Action item A
Report every line of the listing below that contains the word "ananas", with case counting.

Best output type and encoding practices for __repr__() functions?

Eric O Lebigot picture Eric O Lebigot · Sep 2, 2010 · Viewed 9.7k times · Source

Lately, I've had lots of trouble with __repr__(), format(), and encodings. Should the output of __repr__() be encoded or be a unicode string? Is there a best encoding for the result of __repr__() in Python? What I want to output does have non-ASCII characters.

I use Python 2.x, and want to write code that can easily be adapted to Python 3. The program thus uses

# -*- coding: utf-8 -*-
from __future__ import unicode_literals, print_function  # The 'Hello' literal represents a Unicode object

Here are some additional problems that have been bothering me, and I'm looking for a solution that solves them:

  1. Printing to an UTF-8 terminal should work (I have sys.stdout.encoding set to UTF-8, but it would be best if other cases worked too).
  2. Piping the output to a file (encoded in UTF-8) should work (in this case, sys.stdout.encoding is None).
  3. My code for many __repr__() functions currently has many return ….encode('utf-8'), and that's heavy. Is there anything robust and lighter?
  4. In some cases, I even have ugly beasts like return ('<{}>'.format(repr(x).decode('utf-8'))).encode('utf-8'), i.e., the representation of objects is decoded, put into a formatting string, and then re-encoded. I would like to avoid such convoluted transformations.

What would you recommend to do in order to write simple __repr__() functions that behave nicely with respect to these encoding questions?

Answer

unutbu picture unutbu · Sep 2, 2010

In Python2, __repr__ (and __str__) must return a string object, not a unicode object. In Python3, the situation is reversed, __repr__ and __str__ must return unicode objects, not byte (née string) objects:

class Foo(object):
    def __repr__(self):
        return u'\N{WHITE SMILING FACE}' 

class Bar(object):
    def __repr__(self):
        return u'\N{WHITE SMILING FACE}'.encode('utf8')

Records supplied
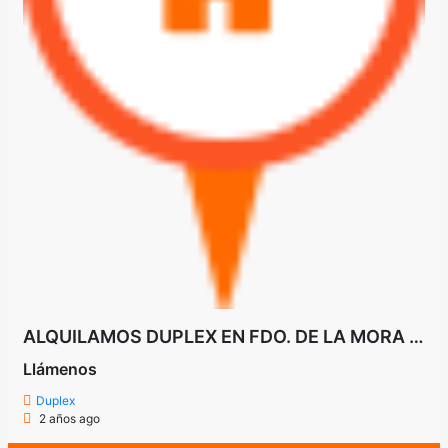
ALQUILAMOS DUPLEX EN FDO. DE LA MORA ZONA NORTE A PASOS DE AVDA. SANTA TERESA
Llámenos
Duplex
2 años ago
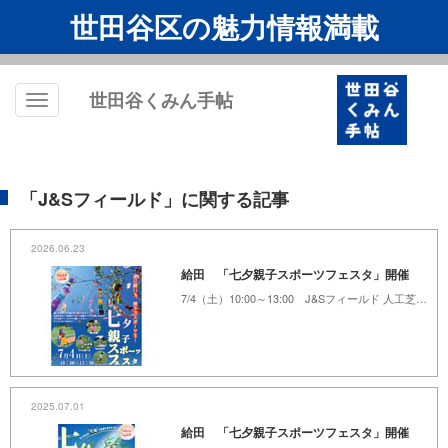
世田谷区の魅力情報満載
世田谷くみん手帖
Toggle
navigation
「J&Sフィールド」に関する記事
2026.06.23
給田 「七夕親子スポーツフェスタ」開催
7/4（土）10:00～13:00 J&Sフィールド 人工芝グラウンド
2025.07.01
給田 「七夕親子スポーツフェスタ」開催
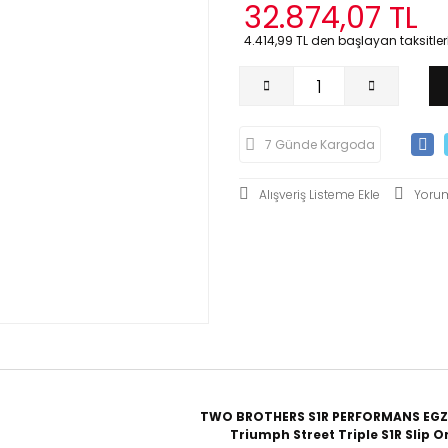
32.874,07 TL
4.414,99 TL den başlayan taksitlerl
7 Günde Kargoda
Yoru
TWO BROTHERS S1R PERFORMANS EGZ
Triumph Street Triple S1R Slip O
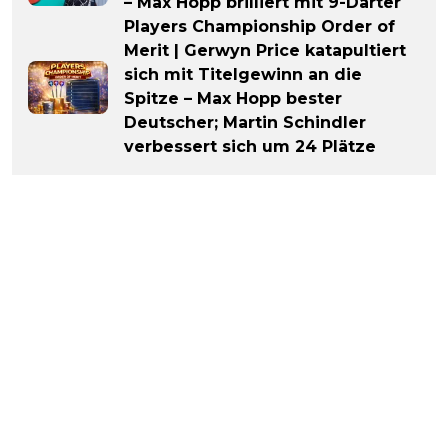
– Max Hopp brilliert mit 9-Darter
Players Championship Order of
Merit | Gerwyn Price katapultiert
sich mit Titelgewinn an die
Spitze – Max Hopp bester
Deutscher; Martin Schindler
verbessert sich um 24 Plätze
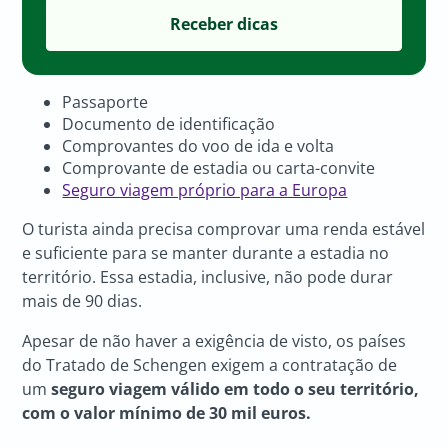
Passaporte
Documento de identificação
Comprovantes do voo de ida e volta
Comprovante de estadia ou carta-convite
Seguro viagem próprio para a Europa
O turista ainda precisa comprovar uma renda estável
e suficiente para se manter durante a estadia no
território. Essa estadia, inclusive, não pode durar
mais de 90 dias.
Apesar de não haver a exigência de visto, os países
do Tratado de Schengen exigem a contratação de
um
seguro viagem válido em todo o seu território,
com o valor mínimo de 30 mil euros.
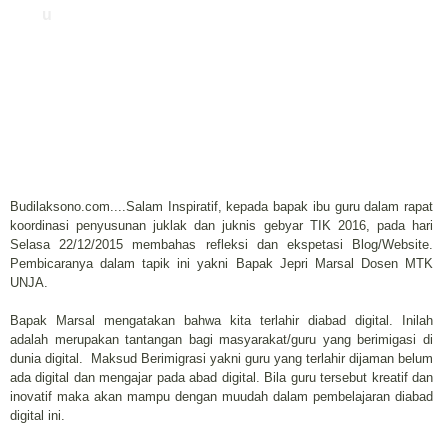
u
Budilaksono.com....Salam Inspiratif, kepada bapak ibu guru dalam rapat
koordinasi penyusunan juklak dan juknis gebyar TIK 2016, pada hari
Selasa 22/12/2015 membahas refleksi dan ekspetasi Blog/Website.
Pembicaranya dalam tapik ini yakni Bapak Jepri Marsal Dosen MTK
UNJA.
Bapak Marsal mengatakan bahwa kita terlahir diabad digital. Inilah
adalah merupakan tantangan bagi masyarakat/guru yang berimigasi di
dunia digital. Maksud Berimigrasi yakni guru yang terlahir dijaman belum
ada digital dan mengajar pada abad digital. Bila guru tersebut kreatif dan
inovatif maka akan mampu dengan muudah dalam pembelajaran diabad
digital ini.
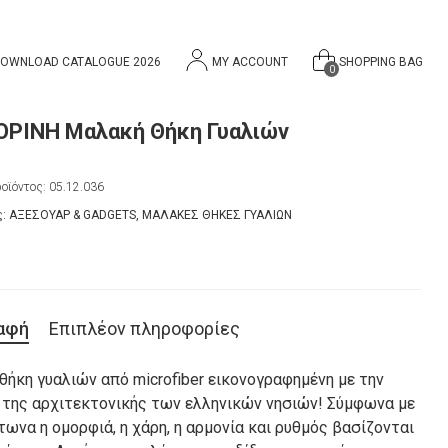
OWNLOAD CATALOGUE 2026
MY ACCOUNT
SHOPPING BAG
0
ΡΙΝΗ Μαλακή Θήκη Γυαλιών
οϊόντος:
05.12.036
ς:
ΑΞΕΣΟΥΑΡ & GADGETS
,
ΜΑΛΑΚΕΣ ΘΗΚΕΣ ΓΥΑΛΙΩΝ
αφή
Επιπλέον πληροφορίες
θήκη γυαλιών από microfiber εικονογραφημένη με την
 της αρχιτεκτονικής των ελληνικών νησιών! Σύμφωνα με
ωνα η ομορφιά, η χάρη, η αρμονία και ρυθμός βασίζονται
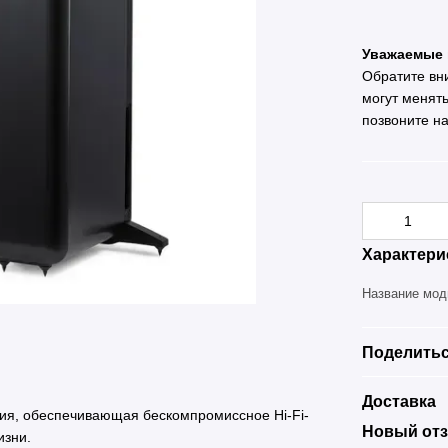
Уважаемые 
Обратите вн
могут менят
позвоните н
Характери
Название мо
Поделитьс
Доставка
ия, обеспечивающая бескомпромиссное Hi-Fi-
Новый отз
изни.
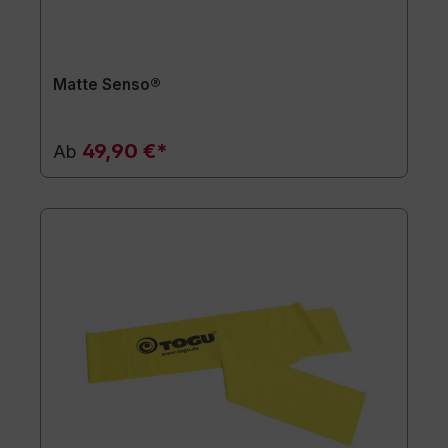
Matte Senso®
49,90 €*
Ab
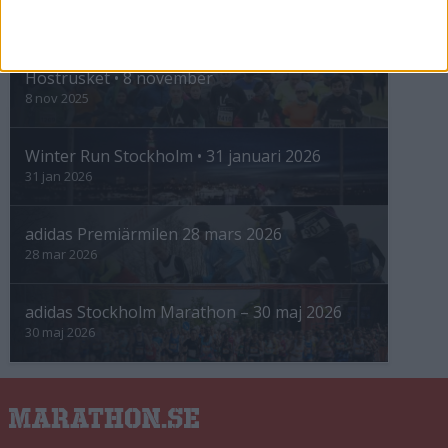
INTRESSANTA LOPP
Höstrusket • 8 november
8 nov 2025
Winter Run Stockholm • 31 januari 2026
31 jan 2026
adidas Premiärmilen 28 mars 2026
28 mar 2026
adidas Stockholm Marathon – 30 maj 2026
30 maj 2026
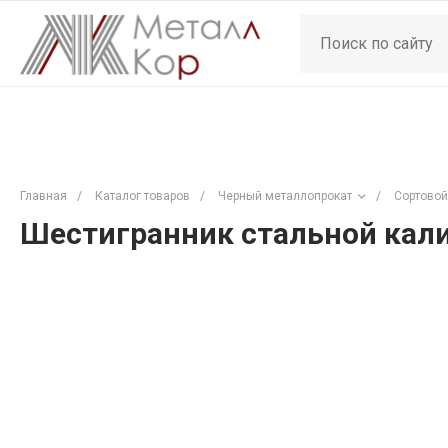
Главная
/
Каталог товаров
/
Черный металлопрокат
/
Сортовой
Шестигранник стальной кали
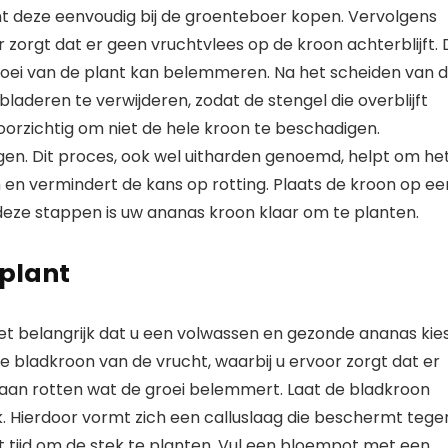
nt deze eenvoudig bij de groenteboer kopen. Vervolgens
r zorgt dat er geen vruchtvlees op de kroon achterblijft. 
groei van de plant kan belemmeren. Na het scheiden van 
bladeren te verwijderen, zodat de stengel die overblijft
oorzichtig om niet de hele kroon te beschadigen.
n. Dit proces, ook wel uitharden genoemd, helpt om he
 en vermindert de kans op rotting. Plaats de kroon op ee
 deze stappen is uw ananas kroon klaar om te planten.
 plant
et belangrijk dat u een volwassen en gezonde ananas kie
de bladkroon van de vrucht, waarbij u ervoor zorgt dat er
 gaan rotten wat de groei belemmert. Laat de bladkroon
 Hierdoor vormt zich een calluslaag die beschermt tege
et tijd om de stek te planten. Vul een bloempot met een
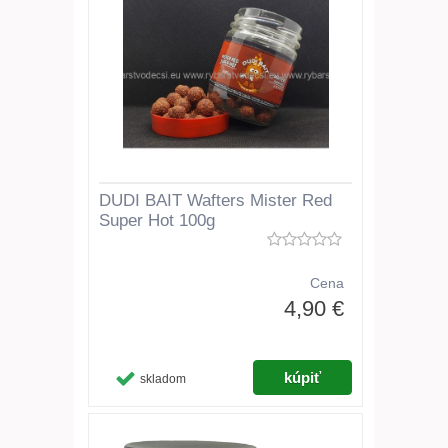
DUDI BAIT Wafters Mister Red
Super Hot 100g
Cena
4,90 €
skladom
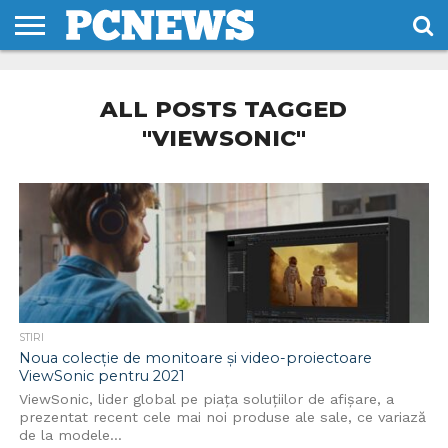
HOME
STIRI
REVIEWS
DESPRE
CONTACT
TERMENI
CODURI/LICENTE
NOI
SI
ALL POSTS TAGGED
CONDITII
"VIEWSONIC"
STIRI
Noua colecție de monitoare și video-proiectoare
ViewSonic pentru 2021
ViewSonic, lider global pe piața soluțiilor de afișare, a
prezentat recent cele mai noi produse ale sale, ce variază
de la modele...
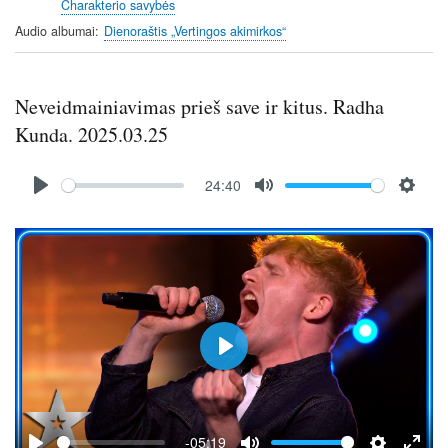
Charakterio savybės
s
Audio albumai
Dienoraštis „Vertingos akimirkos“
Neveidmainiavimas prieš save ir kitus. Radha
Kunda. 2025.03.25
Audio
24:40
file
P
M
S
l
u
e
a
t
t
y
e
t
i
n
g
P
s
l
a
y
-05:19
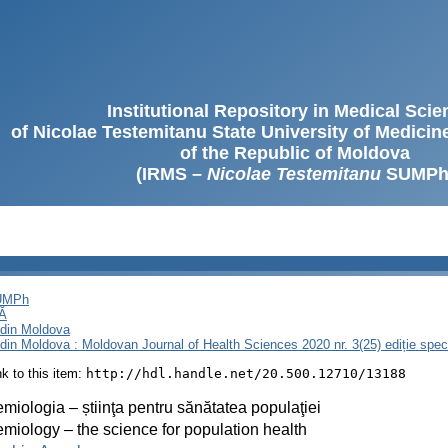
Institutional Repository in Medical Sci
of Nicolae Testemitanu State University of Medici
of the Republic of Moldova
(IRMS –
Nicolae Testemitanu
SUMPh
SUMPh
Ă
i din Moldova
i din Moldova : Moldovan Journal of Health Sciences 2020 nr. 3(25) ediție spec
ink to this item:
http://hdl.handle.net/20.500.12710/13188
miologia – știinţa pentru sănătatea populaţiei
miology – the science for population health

Action item B
Give the passage of the thread on __repr__() encoding from "# -*- coding: utf-8" up to and including "robust and lighter?", swapping "terminal" for "console".

Answer A
 deze stappen is uw ananas kroon klaar om te planten.
et belangrijk dat u een volwassen en gezonde ananas kie

Answer B
# -*- coding: utf-8 -*-
from __future__ import unicode_literals, print_function  # The 'Hello' literal represents a Unicode object

Here are some additional problems that have been bothering me, and I'm looking for a solution that solves them:

  1. Printing to an UTF-8 console should work (I have sys.stdout.encoding set to UTF-8, but it would be best if other cases worked too).
  2. Piping the output to a file (encoded in UTF-8) should work (in this case, sys.stdout.encoding is None).
  3. My code for many __repr__() functions currently has many return ….encode('utf-8'), and that's heavy. Is there anything robust and lighter?